- _What is expected_:
Revise the part of the thread about the $450 piece, starting with "I cannot think" and going on through "(May 22, 2011)", so that "cost" takes the place of "price tag".

- _Text section_:
+++++
# Would you pay $450 for this?



## mamalin (Feb 29, 2016)

I've been working on this for a long time and it's almost finished! I'm pretty pleased with it. Just need to figure out how I want to attach the two pieces.


----------



## dialknit (Oct 17, 2012)

Lovely as it is, No , Sorry


----------



## Fundogknit (Jul 22, 2015)

Pretty, is it a necklace?


----------



## Susan Marie (Jul 26, 2013)

There are very few items I'd ever spend $450 on, but never an accessory.


----------



## mamalin (Feb 29, 2016)

Yes, I think they call it a statement piece. The center part is 56mm/2+ inches top to bottom.


----------



## sockyarn (Jan 26, 2011)

No, but I do like it.


----------



## Evie RM (Sep 19, 2012)

I would never spend that much on a piece of jewelry unless it contained diamonds or other gems.


----------



## no1girl (Sep 4, 2012)

I would not spend that amount on anything that I can think of. sorry.


----------



## babsbarb (Dec 23, 2012)

Sorry, NO


----------



## k1p1granny (Feb 9, 2016)

Nice but no.


----------



## bundyanne07 (Aug 24, 2014)

No - sorry I would not pay that for a necklace.


----------



## Marge in MI (Mar 5, 2011)

no


----------



## no1girl (Sep 4, 2012)

bundyanne07 said:


> No - sorry I would not pay that for a necklace.


I would not pay that for a winter overcoat!


----------



## Candycounter1 (Mar 28, 2017)

I cannot think of anything I would spend $450 on.

I do not have that kind of “free cash”
To splurge on anything.

But maybe a richer person can see & afford that price tag, but that is not me????


----------



## run4fittness (May 22, 2011)

Not sure what it is. And no, definitely not.
+++++
- _Data excerpts_:
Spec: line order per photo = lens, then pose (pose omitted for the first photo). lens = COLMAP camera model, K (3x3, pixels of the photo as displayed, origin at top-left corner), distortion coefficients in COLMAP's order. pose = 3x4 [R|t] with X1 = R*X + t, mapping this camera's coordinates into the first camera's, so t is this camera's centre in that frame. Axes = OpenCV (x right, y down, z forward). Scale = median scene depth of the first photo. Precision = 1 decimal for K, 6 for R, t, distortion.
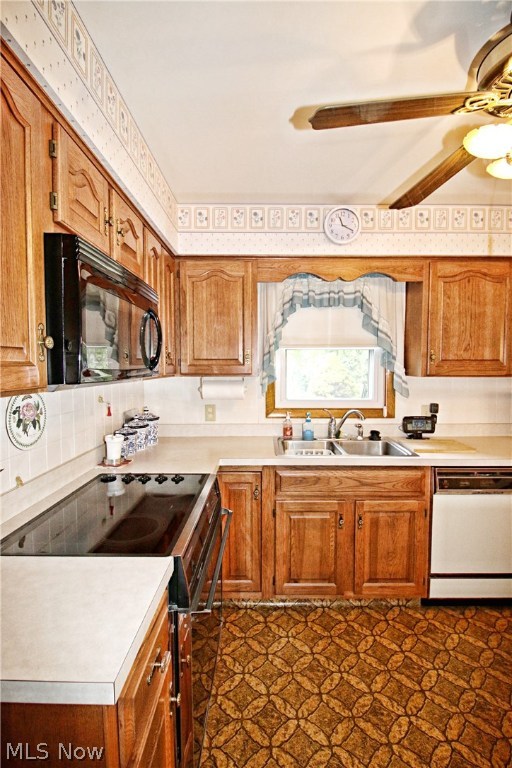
+++++
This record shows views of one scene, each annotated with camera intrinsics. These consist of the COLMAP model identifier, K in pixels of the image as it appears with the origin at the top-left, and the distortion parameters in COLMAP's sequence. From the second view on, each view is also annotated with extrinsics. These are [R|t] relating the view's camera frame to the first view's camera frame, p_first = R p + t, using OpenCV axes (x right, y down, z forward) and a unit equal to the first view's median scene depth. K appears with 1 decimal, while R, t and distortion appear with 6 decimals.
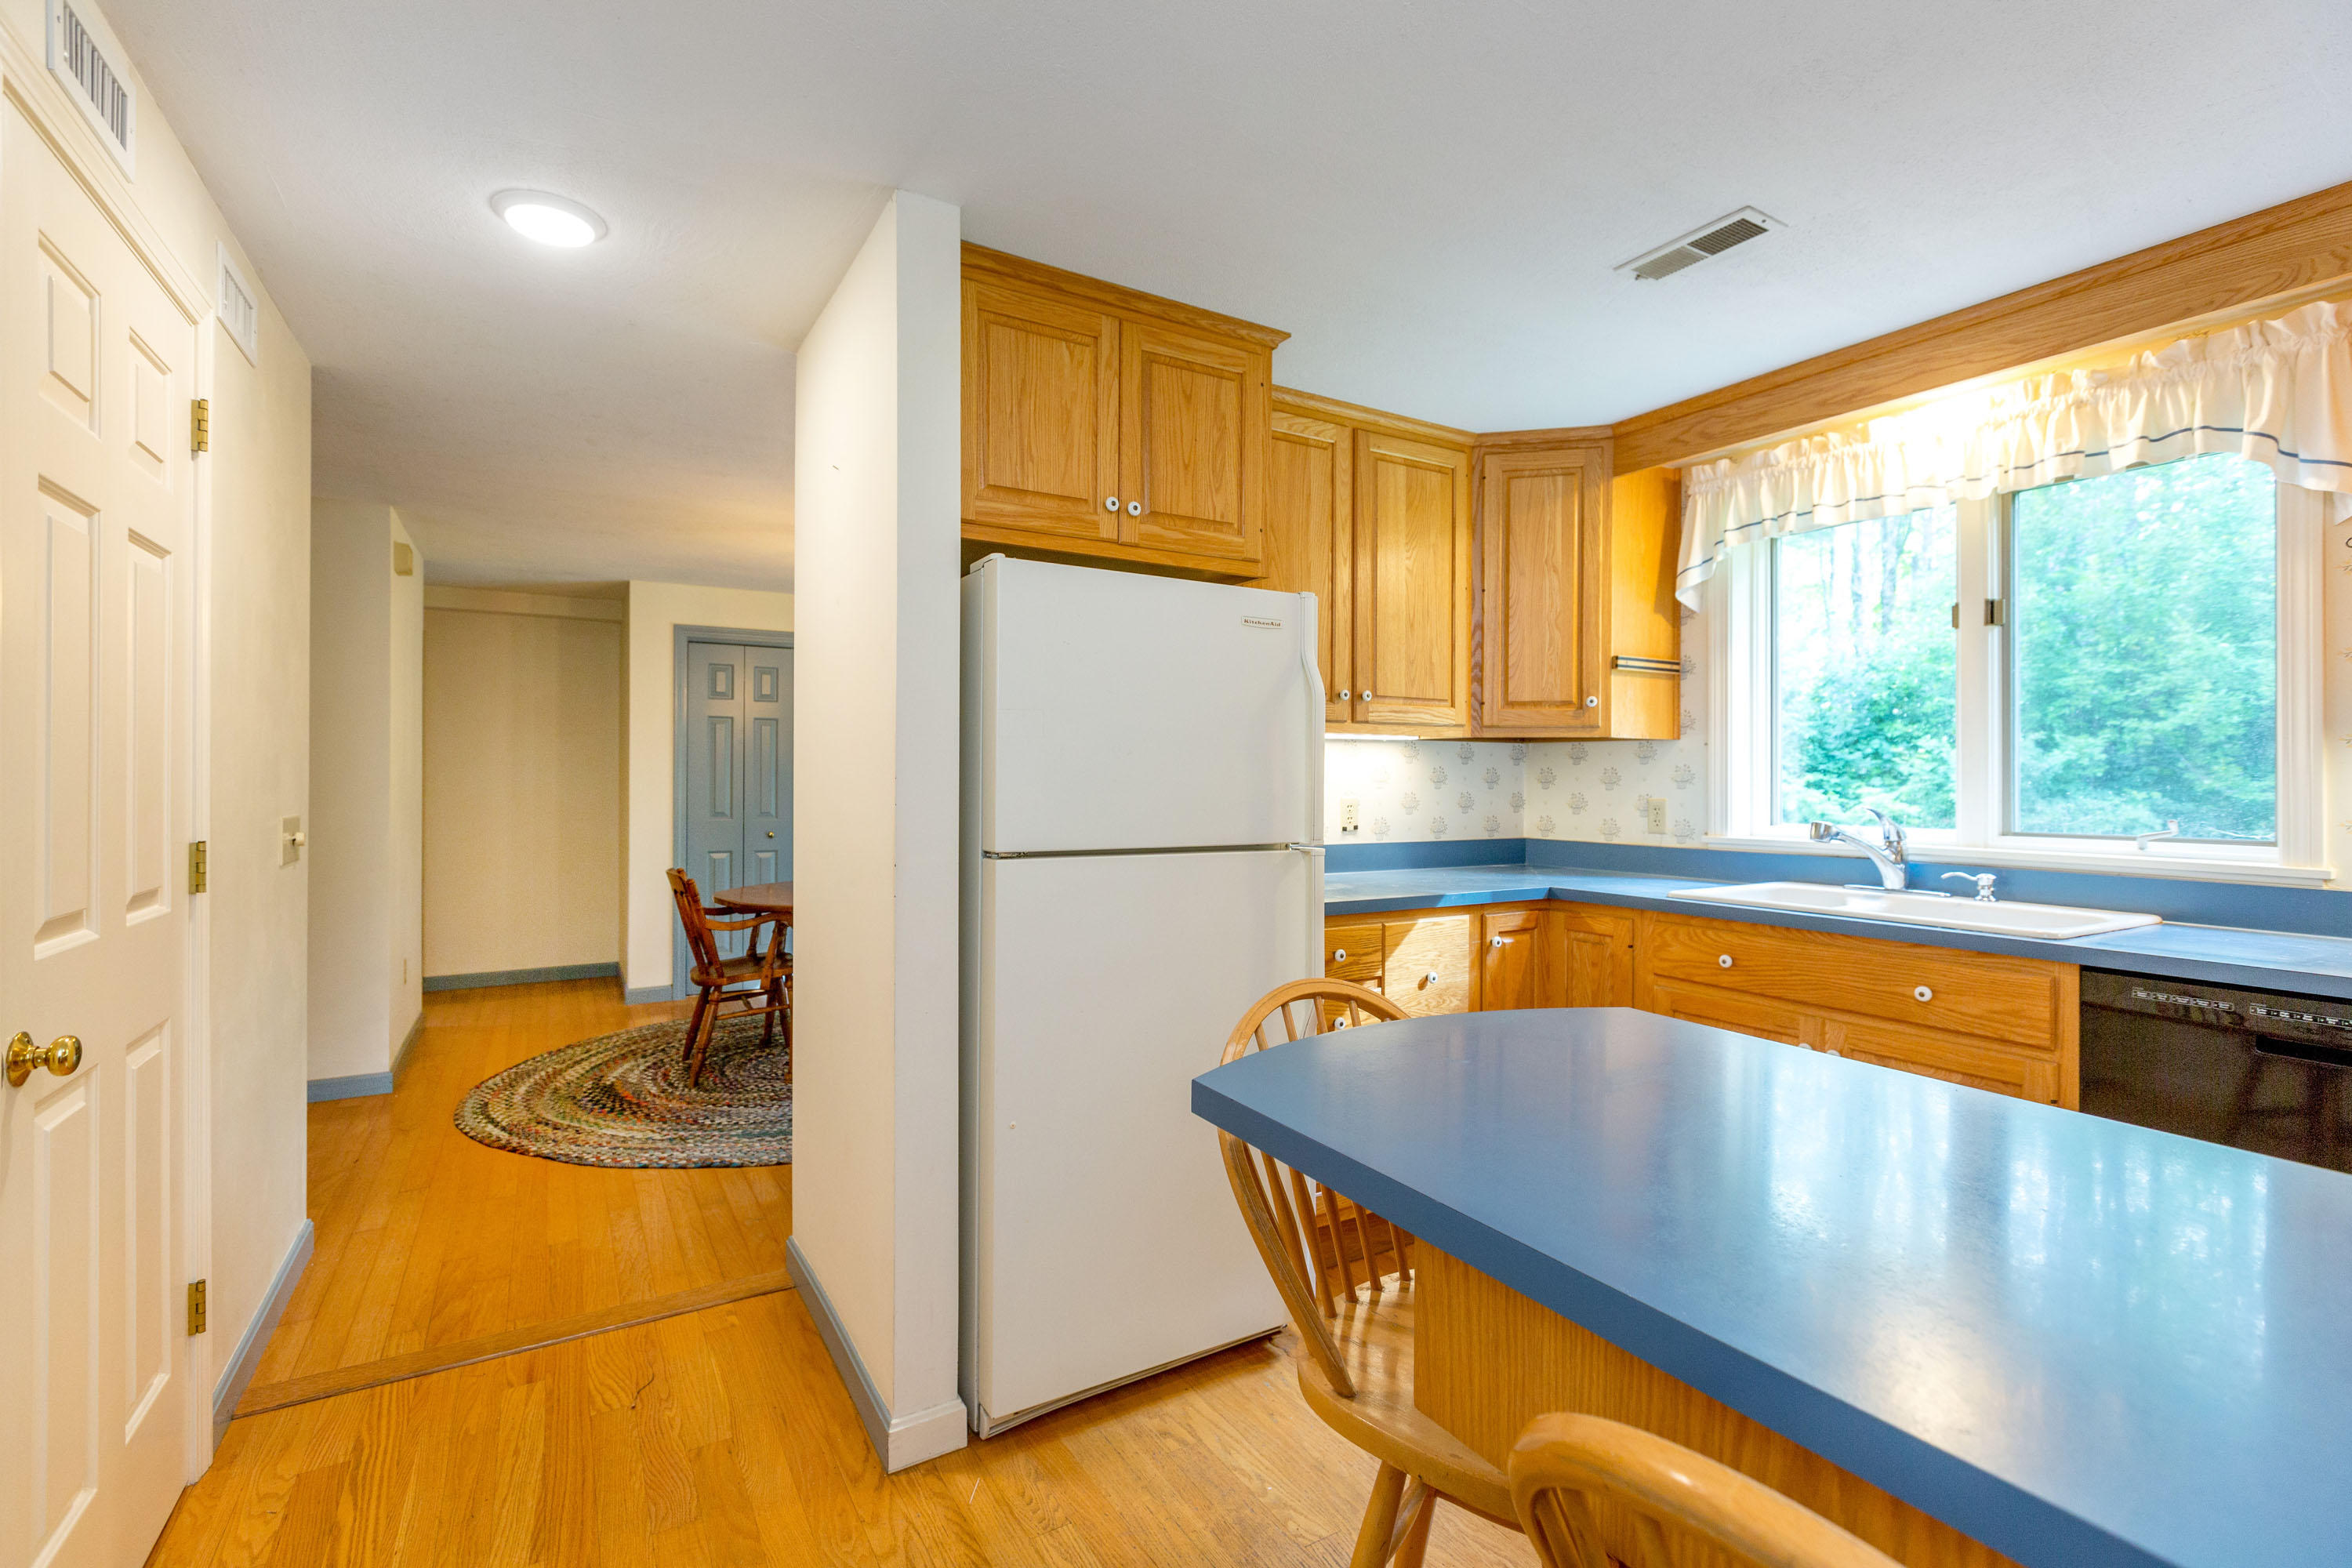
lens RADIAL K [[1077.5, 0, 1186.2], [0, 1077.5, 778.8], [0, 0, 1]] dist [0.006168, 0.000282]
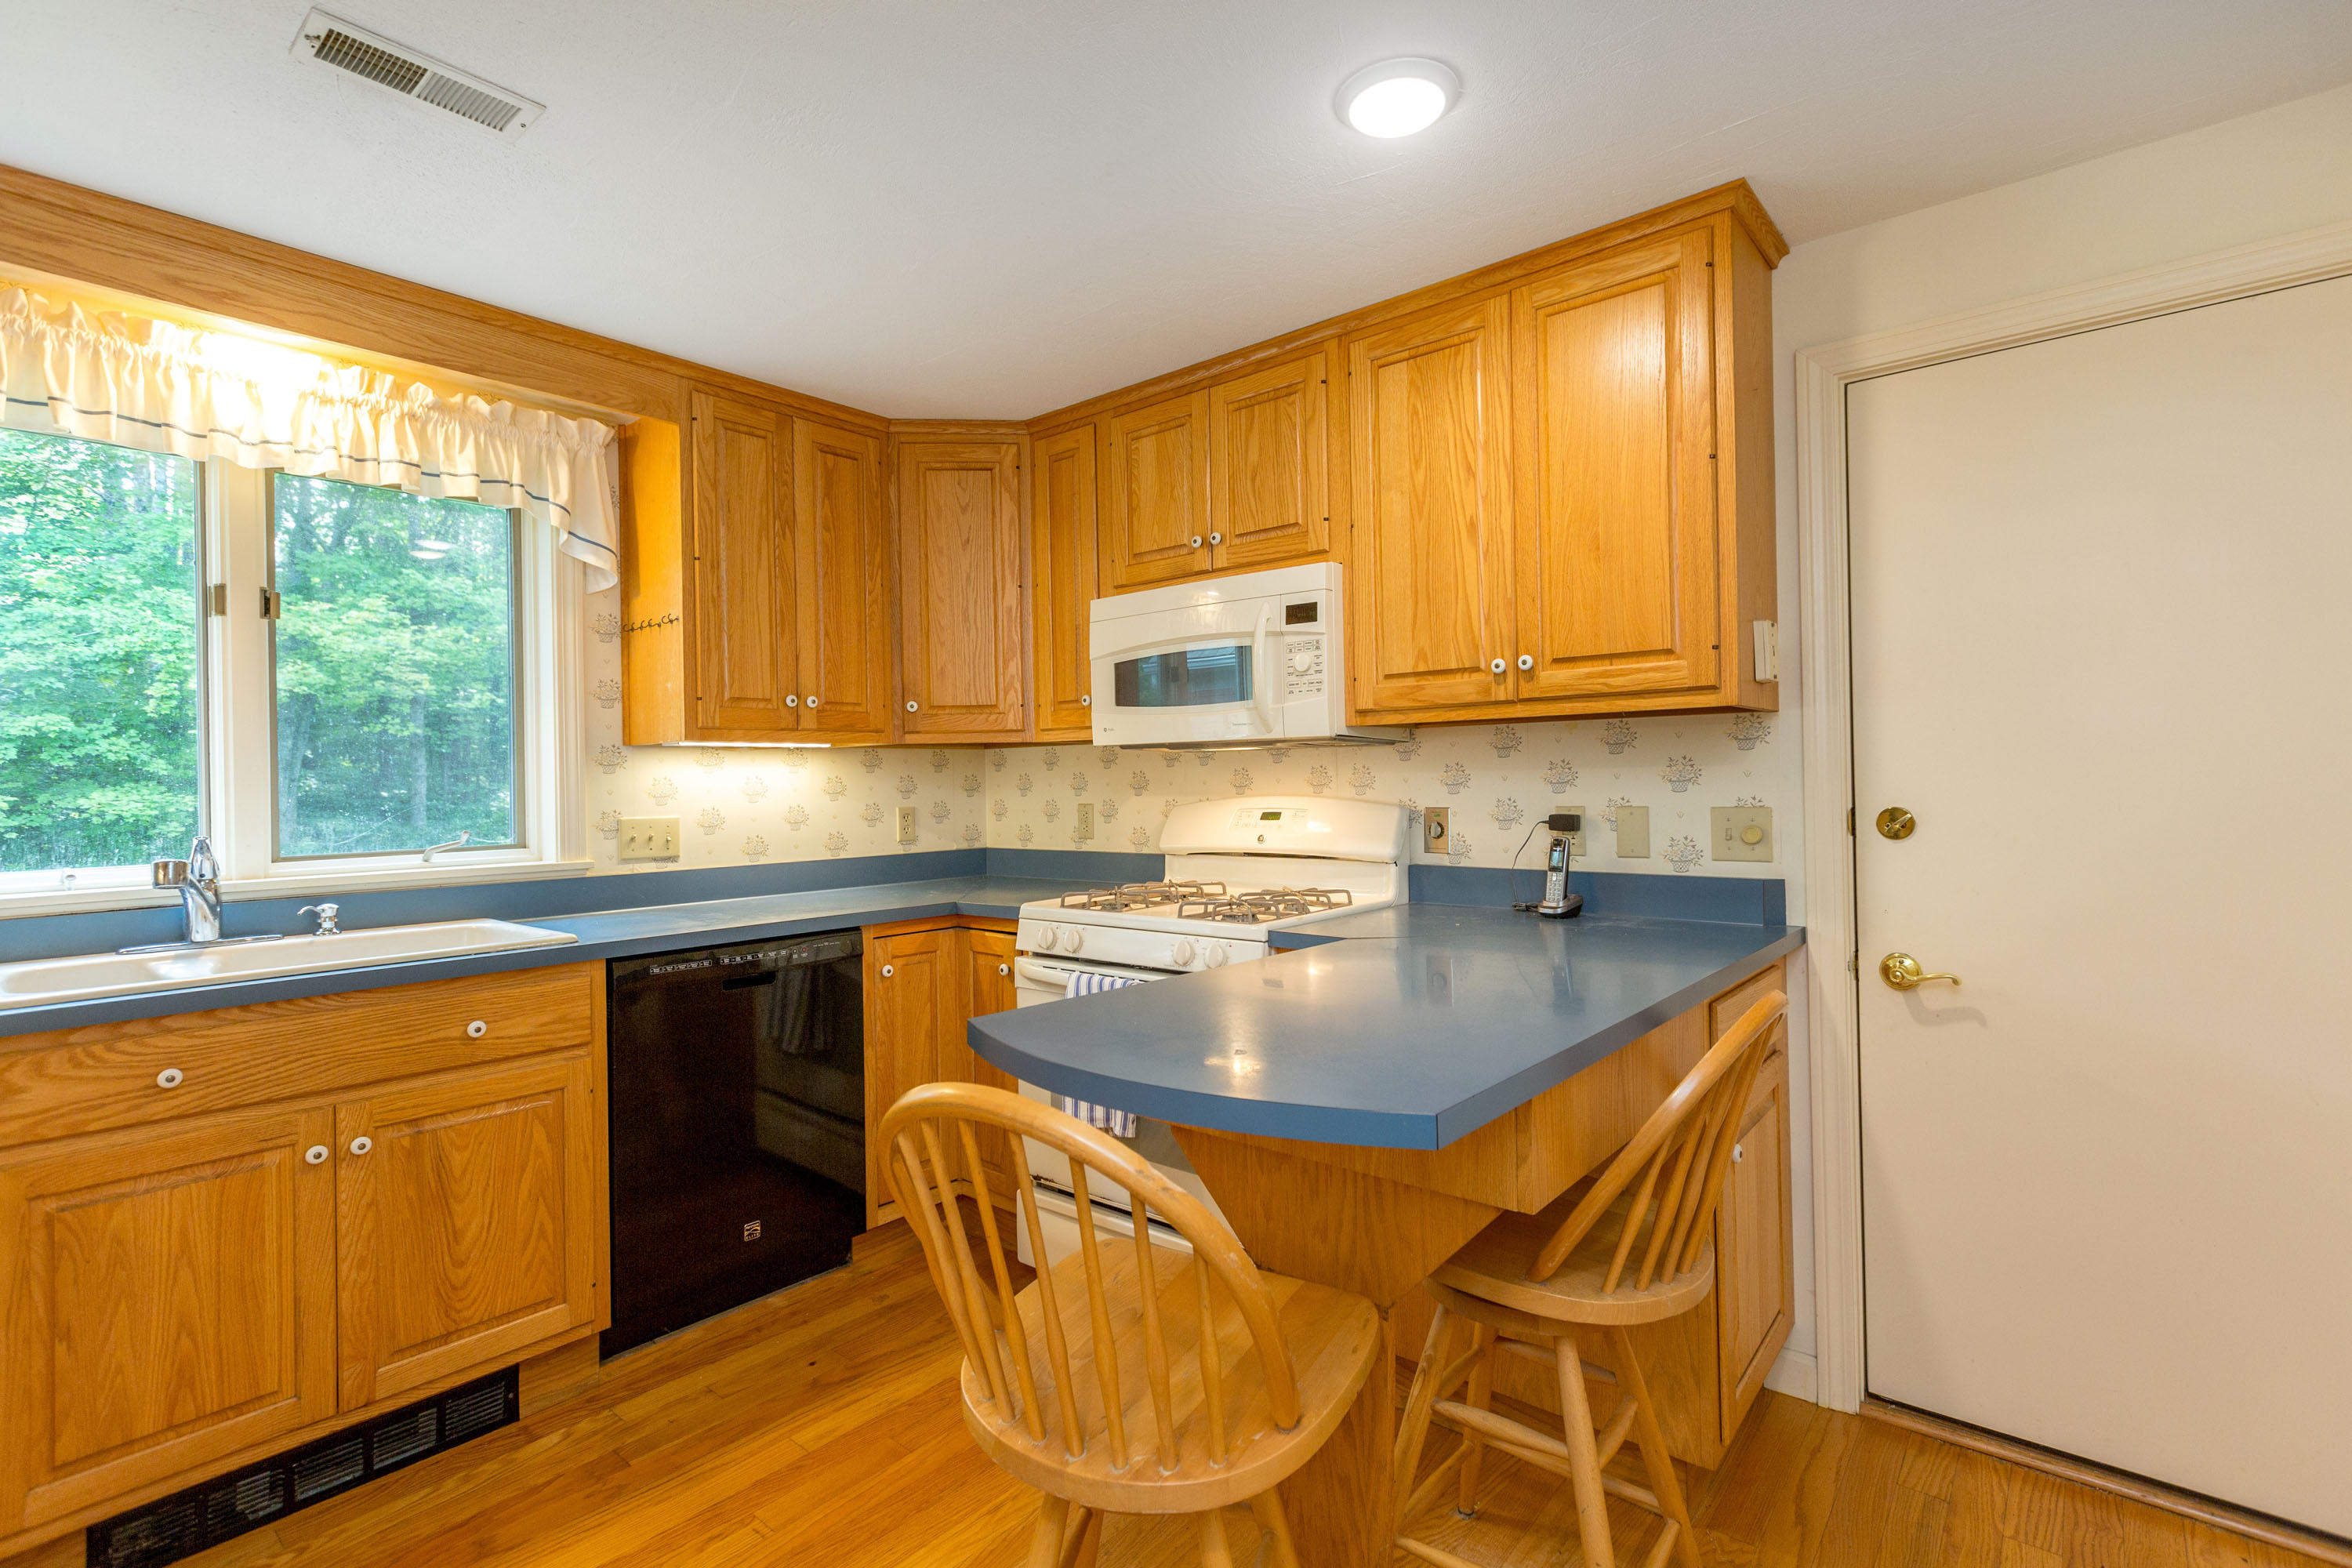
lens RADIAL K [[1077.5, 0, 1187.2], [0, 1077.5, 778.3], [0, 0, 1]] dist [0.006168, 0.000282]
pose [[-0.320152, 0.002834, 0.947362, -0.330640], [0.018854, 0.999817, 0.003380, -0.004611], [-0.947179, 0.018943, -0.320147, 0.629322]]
+++++
- _Response to this task_:
I cannot think of anything I would spend $450 on.

I do not have that kind of “free cash”
To splurge on anything.

But maybe a richer person can see & afford that cost, but that is not me????


----------



## run4fittness (May 22, 2011)